Leave out the pictures and repeat the rest of the material exactly.

• **Records shown**
------------------------------------

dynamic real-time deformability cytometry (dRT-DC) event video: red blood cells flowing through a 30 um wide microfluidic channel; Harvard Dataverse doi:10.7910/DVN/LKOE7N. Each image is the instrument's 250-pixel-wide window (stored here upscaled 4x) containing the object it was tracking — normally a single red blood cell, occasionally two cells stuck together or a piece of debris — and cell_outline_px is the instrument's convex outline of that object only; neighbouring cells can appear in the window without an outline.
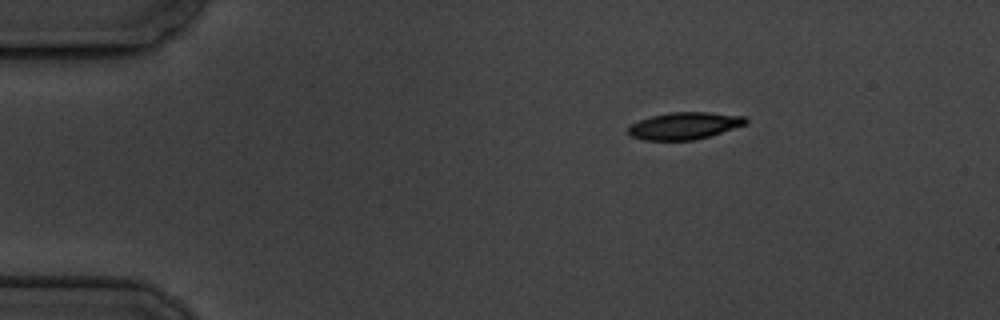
{"species": "common noctule bat (a hibernating species)", "species_latin": "Nyctalus noctula", "temperature_condition": "cold", "stored_images_in_passage": 4, "camera_frame_rate_fps": 3000, "um_per_image_px": 0.085, "animal": {"sex": "male", "body_mass_g": 19.5, "forearm_length_mm": 54.6}, "frame": {"image": 1, "passage_image": 1, "time_ms": 0.0, "image_size_px": [1000, 320], "cell_outline_px": [[748, 120], [744, 124], [708, 136], [692, 140], [644, 140], [632, 136], [628, 132], [628, 128], [632, 124], [640, 120], [652, 116], [672, 112], [708, 112], [744, 116]], "centroid_in_image_um": [58.15, 10.68], "position_along_channel_um": 26.9, "area_um2": 18.09}}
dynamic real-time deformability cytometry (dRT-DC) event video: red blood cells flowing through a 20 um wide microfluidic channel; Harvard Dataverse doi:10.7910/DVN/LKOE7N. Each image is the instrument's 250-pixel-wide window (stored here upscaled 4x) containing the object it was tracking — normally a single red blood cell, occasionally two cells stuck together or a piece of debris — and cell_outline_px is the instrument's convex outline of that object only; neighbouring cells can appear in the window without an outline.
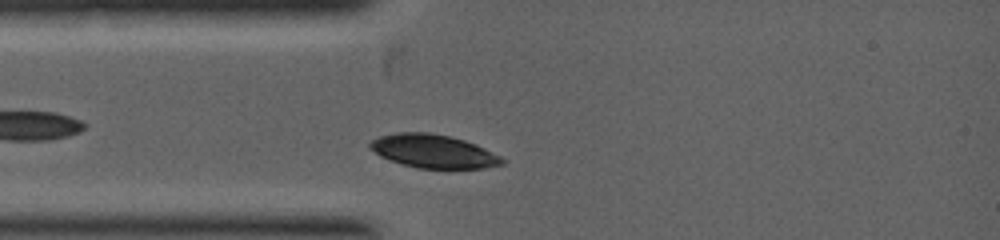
{"species": "common noctule bat (a hibernating species)", "species_latin": "Nyctalus noctula", "temperature_condition": "warm", "stored_images_in_passage": 6, "camera_frame_rate_fps": 5000, "um_per_image_px": 0.085, "animal": {"sex": "female", "body_mass_g": 19.0, "forearm_length_mm": 53.3}, "frame": {"image": 1, "passage_image": 2, "time_ms": 0.4, "image_size_px": [1000, 240], "cell_outline_px": [[504, 164], [484, 168], [416, 168], [380, 156], [368, 148], [368, 144], [372, 140], [380, 136], [396, 132], [428, 132], [448, 136], [464, 140], [476, 144], [500, 156], [504, 160]], "centroid_in_image_um": [36.82, 12.85], "position_along_channel_um": 48.2, "area_um2": 25.55}}
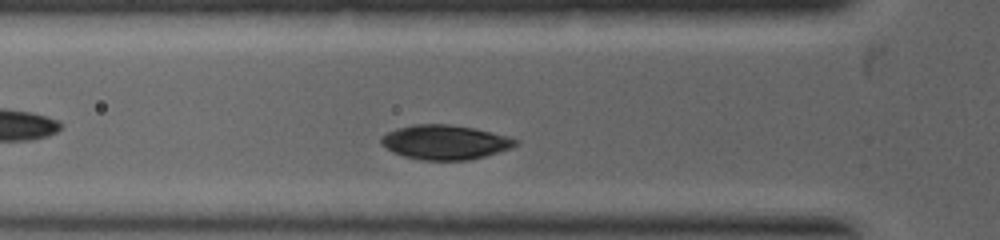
{"frame": {"image": 2, "passage_image": 4, "time_ms": 1.0, "image_size_px": [1000, 240], "cell_outline_px": [[520, 140], [512, 148], [484, 156], [468, 160], [424, 160], [404, 156], [392, 152], [380, 144], [380, 136], [396, 128], [412, 124], [448, 124], [476, 128], [512, 136]], "centroid_in_image_um": [37.84, 12.07], "position_along_channel_um": 88.0, "area_um2": 27.34}}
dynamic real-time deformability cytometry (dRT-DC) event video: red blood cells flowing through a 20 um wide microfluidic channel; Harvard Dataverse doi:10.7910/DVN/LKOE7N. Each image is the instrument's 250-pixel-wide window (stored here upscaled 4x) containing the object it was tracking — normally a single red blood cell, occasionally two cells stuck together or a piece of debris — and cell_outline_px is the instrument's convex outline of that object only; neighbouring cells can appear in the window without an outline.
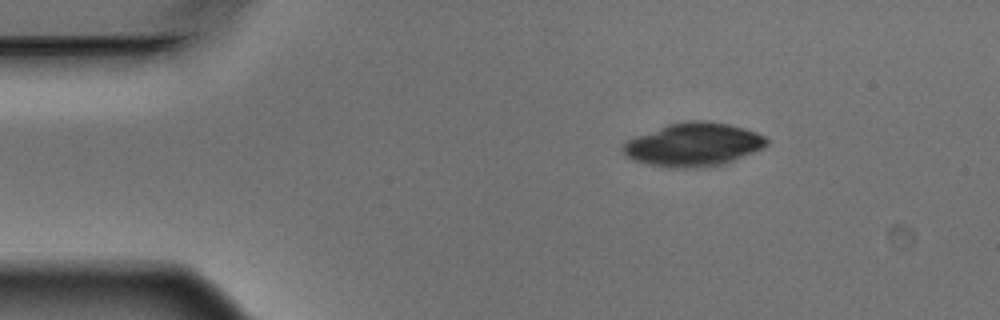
{"species": "Egyptian fruit bat (a non-hibernating species)", "species_latin": "Rousettus aegyptiacus", "temperature_condition": "warm", "stored_images_in_passage": 3, "camera_frame_rate_fps": 3000, "um_per_image_px": 0.085, "animal": {"sex": "male"}, "frame": {"image": 1, "passage_image": 1, "time_ms": 0.0, "image_size_px": [1000, 320], "cell_outline_px": [[768, 144], [764, 148], [724, 164], [708, 168], [668, 168], [648, 164], [632, 160], [624, 156], [620, 152], [620, 148], [628, 140], [636, 136], [668, 124], [688, 120], [708, 120], [728, 124], [744, 128], [756, 132], [764, 136], [768, 140]], "centroid_in_image_um": [58.92, 12.31], "position_along_channel_um": 26.1, "area_um2": 36.82}}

------------------------------------

• **Task response**
dynamic real-time deformability cytometry (dRT-DC) event video: red blood cells flowing through a 30 um wide microfluidic channel; Harvard Dataverse doi:10.7910/DVN/LKOE7N. Each image is the instrument's 250-pixel-wide window (stored here upscaled 4x) containing the object it was tracking — normally a single red blood cell, occasionally two cells stuck together or a piece of debris — and cell_outline_px is the instrument's convex outline of that object only; neighbouring cells can appear in the window without an outline.
{"species": "common noctule bat (a hibernating species)", "species_latin": "Nyctalus noctula", "temperature_condition": "cold", "stored_images_in_passage": 4, "camera_frame_rate_fps": 3000, "um_per_image_px": 0.085, "animal": {"sex": "male", "body_mass_g": 19.5, "forearm_length_mm": 54.6}, "frame": {"image": 1, "passage_image": 1, "time_ms": 0.0, "image_size_px": [1000, 320], "cell_outline_px": [[748, 120], [744, 124], [708, 136], [692, 140], [644, 140], [632, 136], [628, 132], [628, 128], [632, 124], [640, 120], [652, 116], [672, 112], [708, 112], [744, 116]], "centroid_in_image_um": [58.15, 10.68], "position_along_channel_um": 26.9, "area_um2": 18.09}}
dynamic real-time deformability cytometry (dRT-DC) event video: red blood cells flowing through a 20 um wide microfluidic channel; Harvard Dataverse doi:10.7910/DVN/LKOE7N. Each image is the instrument's 250-pixel-wide window (stored here upscaled 4x) containing the object it was tracking — normally a single red blood cell, occasionally two cells stuck together or a piece of debris — and cell_outline_px is the instrument's convex outline of that object only; neighbouring cells can appear in the window without an outline.
{"species": "common noctule bat (a hibernating species)", "species_latin": "Nyctalus noctula", "temperature_condition": "warm", "stored_images_in_passage": 6, "camera_frame_rate_fps": 5000, "um_per_image_px": 0.085, "animal": {"sex": "female", "body_mass_g": 19.0, "forearm_length_mm": 53.3}, "frame": {"image": 1, "passage_image": 2, "time_ms": 0.4, "image_size_px": [1000, 240], "cell_outline_px": [[504, 164], [484, 168], [416, 168], [380, 156], [368, 148], [368, 144], [372, 140], [380, 136], [396, 132], [428, 132], [448, 136], [464, 140], [476, 144], [500, 156], [504, 160]], "centroid_in_image_um": [36.82, 12.85], "position_along_channel_um": 48.2, "area_um2": 25.55}}
{"frame": {"image": 2, "passage_image": 4, "time_ms": 1.0, "image_size_px": [1000, 240], "cell_outline_px": [[520, 140], [512, 148], [484, 156], [468, 160], [424, 160], [404, 156], [392, 152], [380, 144], [380, 136], [396, 128], [412, 124], [448, 124], [476, 128], [512, 136]], "centroid_in_image_um": [37.84, 12.07], "position_along_channel_um": 88.0, "area_um2": 27.34}}
dynamic real-time deformability cytometry (dRT-DC) event video: red blood cells flowing through a 20 um wide microfluidic channel; Harvard Dataverse doi:10.7910/DVN/LKOE7N. Each image is the instrument's 250-pixel-wide window (stored here upscaled 4x) containing the object it was tracking — normally a single red blood cell, occasionally two cells stuck together or a piece of debris — and cell_outline_px is the instrument's convex outline of that object only; neighbouring cells can appear in the window without an outline.
{"species": "Egyptian fruit bat (a non-hibernating species)", "species_latin": "Rousettus aegyptiacus", "temperature_condition": "warm", "stored_images_in_passage": 3, "camera_frame_rate_fps": 3000, "um_per_image_px": 0.085, "animal": {"sex": "male"}, "frame": {"image": 1, "passage_image": 1, "time_ms": 0.0, "image_size_px": [1000, 320], "cell_outline_px": [[768, 144], [764, 148], [724, 164], [708, 168], [668, 168], [648, 164], [632, 160], [624, 156], [620, 152], [620, 148], [628, 140], [636, 136], [668, 124], [688, 120], [708, 120], [728, 124], [744, 128], [756, 132], [764, 136], [768, 140]], "centroid_in_image_um": [58.92, 12.31], "position_along_channel_um": 26.1, "area_um2": 36.82}}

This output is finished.